Central to the upgraded multirole capability of the Dash 5 is the RDY radar developed by Thomson-CSF/Detexis. Development of the RDY radar began in 1984 and the programme proceeded smoothly. In July 1987 the first of nine prototypes took to the air in a Falcon 20, and seven years later in December 1994, Thomson-CSF were able to deliver the first production standard set. RDY is the result of Thomson-CSF's experience gained from producing four generations of fighter radar, in particular the RDI radar -the first Pulse Doppler radar developed by Thomson-CSF.
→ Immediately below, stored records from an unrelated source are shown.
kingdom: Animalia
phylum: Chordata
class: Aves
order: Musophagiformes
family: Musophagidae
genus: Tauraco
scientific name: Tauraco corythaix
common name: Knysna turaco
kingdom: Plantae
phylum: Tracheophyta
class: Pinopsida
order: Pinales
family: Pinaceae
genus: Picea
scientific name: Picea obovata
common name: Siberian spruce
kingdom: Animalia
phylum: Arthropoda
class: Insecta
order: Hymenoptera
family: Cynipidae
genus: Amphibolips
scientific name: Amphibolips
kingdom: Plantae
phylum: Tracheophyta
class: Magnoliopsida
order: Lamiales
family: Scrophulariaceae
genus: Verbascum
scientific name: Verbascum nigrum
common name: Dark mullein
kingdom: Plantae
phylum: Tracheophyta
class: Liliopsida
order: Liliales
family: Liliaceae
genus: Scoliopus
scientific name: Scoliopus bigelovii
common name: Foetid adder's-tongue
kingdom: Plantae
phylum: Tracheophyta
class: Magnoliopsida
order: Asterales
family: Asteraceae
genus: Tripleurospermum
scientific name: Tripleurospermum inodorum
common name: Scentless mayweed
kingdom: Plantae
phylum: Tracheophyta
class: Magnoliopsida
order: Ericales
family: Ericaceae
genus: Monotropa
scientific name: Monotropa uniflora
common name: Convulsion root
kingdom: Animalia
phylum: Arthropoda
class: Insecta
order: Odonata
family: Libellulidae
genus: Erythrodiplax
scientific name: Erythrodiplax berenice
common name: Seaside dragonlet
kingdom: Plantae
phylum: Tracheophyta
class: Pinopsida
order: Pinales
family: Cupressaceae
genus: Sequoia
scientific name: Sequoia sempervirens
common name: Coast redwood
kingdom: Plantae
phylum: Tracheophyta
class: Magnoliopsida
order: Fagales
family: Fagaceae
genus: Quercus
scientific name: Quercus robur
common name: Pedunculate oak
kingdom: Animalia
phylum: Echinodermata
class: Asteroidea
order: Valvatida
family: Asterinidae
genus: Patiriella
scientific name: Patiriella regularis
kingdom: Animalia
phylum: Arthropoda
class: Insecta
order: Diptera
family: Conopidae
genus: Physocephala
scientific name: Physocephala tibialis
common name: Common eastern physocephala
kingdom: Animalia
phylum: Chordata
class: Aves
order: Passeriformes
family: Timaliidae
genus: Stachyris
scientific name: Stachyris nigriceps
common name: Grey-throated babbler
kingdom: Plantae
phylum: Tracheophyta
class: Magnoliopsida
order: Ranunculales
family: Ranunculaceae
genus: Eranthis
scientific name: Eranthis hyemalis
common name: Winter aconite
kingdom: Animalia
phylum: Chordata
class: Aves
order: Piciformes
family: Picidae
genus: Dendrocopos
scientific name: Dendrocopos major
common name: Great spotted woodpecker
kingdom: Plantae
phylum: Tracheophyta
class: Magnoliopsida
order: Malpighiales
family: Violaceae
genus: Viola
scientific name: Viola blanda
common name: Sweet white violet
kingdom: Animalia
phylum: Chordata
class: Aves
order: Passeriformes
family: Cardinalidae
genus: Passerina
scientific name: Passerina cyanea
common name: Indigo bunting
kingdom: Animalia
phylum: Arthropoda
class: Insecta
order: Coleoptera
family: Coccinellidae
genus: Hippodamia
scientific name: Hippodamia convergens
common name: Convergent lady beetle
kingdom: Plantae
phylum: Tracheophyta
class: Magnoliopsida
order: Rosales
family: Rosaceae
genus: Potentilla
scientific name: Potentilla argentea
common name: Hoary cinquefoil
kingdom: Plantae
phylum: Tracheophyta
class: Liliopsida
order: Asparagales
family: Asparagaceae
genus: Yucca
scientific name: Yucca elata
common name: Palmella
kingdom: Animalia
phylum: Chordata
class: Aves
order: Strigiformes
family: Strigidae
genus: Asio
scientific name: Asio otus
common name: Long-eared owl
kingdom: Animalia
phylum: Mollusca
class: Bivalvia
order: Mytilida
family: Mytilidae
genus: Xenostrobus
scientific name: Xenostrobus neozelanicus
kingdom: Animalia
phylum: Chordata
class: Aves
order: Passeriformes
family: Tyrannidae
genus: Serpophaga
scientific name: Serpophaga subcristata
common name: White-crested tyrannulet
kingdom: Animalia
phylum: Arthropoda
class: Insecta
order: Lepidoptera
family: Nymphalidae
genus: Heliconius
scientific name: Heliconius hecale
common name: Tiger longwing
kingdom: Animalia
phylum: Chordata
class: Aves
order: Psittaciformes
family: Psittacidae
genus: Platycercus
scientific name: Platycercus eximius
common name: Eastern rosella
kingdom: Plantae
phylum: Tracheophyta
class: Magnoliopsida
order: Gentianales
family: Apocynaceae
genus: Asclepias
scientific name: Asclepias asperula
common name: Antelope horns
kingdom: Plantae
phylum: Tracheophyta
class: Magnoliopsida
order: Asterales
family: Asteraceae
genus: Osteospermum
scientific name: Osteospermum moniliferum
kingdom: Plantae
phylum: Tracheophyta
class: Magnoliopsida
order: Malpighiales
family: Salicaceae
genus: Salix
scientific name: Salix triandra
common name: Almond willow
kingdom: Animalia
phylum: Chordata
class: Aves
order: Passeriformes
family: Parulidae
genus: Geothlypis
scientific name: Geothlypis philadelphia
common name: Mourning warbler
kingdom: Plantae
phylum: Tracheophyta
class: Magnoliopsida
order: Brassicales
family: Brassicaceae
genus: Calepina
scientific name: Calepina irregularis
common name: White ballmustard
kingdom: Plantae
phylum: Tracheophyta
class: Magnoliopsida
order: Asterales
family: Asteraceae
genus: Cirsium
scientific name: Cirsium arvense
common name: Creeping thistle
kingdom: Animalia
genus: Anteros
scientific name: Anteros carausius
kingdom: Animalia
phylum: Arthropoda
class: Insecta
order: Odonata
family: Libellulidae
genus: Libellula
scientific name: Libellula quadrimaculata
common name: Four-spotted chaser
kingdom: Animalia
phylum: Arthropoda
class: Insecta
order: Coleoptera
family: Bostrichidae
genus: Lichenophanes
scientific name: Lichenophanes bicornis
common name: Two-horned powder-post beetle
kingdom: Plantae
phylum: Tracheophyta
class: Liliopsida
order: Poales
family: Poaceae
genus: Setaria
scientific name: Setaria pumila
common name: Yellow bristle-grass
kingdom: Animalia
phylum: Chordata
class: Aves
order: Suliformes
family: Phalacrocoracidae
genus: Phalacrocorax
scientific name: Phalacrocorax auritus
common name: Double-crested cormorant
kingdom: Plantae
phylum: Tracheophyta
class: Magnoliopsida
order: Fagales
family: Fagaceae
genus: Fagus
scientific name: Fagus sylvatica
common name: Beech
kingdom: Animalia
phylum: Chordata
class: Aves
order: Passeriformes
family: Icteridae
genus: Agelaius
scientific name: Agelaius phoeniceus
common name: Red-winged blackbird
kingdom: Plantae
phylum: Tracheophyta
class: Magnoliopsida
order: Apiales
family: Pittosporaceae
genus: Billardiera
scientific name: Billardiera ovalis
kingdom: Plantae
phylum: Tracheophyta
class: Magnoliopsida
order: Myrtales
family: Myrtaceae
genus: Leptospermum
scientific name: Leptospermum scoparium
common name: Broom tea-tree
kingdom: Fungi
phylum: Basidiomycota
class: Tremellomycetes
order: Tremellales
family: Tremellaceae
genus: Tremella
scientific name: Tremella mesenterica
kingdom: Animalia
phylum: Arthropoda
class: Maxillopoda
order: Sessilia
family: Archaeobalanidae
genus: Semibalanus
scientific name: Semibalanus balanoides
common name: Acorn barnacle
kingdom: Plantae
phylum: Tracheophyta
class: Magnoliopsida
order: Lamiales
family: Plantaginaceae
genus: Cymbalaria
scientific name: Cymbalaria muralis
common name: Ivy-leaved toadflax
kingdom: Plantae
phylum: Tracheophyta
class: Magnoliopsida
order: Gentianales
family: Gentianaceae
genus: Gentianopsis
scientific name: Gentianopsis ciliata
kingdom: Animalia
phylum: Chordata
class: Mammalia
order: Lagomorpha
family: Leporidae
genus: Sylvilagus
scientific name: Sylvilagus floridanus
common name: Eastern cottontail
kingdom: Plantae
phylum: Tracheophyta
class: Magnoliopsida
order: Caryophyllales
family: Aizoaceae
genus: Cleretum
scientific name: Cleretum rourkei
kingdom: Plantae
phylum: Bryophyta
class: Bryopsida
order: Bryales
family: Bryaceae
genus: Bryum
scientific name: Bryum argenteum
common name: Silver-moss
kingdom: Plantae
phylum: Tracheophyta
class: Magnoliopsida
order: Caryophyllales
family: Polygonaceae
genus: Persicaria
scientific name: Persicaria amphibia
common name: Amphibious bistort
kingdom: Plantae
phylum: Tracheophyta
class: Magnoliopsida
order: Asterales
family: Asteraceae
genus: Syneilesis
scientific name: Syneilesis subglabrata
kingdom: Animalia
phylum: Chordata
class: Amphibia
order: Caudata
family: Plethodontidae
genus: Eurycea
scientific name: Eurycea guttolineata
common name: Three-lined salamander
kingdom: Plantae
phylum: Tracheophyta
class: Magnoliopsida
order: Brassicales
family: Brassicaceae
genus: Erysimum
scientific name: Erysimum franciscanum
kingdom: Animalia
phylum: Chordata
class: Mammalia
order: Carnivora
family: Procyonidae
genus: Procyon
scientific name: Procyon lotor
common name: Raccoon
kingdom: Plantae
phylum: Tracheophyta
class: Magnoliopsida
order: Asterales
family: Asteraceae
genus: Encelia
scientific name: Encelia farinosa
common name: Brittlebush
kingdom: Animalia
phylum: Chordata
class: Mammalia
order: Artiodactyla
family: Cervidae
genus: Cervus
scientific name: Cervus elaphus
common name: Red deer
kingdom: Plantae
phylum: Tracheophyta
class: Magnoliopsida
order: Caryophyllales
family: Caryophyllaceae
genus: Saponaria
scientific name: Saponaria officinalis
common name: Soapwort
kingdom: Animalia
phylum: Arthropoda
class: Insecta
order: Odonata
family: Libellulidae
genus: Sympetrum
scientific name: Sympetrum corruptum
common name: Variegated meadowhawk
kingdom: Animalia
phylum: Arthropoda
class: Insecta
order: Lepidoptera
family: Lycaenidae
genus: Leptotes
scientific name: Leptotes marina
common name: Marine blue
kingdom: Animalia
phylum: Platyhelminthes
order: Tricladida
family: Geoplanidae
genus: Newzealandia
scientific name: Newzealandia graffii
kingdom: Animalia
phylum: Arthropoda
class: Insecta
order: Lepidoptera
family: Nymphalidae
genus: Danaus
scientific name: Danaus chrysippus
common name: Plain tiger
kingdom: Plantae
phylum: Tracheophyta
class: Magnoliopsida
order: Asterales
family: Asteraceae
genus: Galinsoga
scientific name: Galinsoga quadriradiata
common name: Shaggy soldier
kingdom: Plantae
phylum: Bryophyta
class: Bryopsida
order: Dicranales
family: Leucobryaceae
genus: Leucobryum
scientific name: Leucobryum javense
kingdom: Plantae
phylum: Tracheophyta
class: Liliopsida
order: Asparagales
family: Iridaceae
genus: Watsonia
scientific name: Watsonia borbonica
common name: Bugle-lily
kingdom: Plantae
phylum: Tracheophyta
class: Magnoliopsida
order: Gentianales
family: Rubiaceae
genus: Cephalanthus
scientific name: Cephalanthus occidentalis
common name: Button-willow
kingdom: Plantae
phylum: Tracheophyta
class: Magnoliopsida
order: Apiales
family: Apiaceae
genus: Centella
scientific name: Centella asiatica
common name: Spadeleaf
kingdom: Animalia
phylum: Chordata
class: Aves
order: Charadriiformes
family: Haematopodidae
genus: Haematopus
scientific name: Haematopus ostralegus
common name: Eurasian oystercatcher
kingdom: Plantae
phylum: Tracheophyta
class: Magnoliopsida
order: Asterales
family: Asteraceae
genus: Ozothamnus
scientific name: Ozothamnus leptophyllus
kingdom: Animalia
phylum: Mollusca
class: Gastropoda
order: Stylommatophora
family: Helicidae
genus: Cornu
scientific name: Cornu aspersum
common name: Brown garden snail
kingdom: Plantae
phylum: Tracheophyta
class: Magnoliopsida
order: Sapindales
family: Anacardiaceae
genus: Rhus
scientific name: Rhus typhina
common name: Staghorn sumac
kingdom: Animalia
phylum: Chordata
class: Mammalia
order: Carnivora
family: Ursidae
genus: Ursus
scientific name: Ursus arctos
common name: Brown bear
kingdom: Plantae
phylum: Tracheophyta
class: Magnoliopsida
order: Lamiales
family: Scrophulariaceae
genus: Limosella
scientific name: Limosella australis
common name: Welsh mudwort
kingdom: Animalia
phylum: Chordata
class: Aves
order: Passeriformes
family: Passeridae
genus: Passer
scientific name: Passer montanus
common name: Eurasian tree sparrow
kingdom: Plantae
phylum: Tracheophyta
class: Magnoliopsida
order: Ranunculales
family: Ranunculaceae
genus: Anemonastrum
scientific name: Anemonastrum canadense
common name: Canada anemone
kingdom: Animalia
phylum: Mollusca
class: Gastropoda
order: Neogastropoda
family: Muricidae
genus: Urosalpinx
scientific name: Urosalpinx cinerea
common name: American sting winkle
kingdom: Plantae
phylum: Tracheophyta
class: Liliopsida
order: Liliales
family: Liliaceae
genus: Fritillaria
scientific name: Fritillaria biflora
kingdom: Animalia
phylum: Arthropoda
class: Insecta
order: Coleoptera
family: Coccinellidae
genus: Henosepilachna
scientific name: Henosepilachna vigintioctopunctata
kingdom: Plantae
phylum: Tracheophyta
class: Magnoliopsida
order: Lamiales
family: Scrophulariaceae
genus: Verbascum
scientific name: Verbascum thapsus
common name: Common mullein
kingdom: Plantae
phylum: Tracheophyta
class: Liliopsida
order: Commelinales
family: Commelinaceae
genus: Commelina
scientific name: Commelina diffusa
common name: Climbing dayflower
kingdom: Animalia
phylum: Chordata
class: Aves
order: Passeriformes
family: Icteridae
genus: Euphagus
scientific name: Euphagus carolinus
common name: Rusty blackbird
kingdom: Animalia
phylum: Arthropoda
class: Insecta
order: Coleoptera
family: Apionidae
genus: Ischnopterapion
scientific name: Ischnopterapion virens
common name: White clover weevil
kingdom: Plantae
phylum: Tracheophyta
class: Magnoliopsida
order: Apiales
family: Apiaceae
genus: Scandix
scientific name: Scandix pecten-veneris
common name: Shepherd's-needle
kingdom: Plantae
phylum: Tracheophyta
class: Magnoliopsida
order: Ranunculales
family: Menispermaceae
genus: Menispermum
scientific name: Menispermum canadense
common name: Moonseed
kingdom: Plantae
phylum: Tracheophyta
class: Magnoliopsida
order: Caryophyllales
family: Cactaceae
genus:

The RDY can select one of three PRF (Pulse Repetition Frequency) modes, namely low, medium and high when operating in the air intercept mode (Auto Waveform Management). Low PRF is employed in the Look - Up mode. High PRF is best suited to long range Look - Down, while Medium PRF is used at all altitudes due to its reliable target detection properties. Thomson - CSF have developed algorithms that continually optimise the wave form to guarantee the highest target discrimination, even when the enemy is using advanced ECM. RDY has proved its ability to accurately measure target range even in heavy ground clutter and consistently demonstrates a “False Alarm Rate” of zero. When operating in the air-to-ground mode, the RDY employs Doppler Beam Sharpening, terrain mapping and air-to-ground ranging. RDY can simultaneously detect 24 airborne targets, irrespective of their altitude, track the eight most threatening and auto-prioritise four of them. Thomson-CSF/Detexis quote the look-up, look-down, shoot-up, shoot-down performance as being 70 km. In actual practice engagements conducted by the French AdlA, RDY has demonstrated its ability to detect, reliably, fighter size targets at 140 km. Great effort has been made reduce the effectiveness of any ECM that the enemy might choose to employ. Of significance is the advanced signal processing and the Monopulse receiver with its three independent channels. The RDY is however being developed further. The latest version, RDY-2 has a 15% greater air-to-air range, a SAR (Synthetic Aperture Radar) mode that allows ground mapping with a resolution of less than one metre and refined moving ground target tracking.
RDY is the standard fit on the Mirage 2000-5,-5Mk2 (enhanced RDY) and -9 (enhanced RDY) aircraft and has been retrofitted aboard 37 French Air Force Mirage 2000Cs (aircraft to Mirage 2000-5F standard; 11 aircraft redelivered during 1998, 22 during 1999), 25 Greek Mirage 2000EG and 62 United Arab Emirates' Mirage 2000EAD/DADs. Other identified offshore customers for the Mirage 2000-5 comprise Qatar (Mirage 2000-5EDA and -5DDA aircraft) and Taiwan (Mirage 2000-5Ei and -5Di aircraft).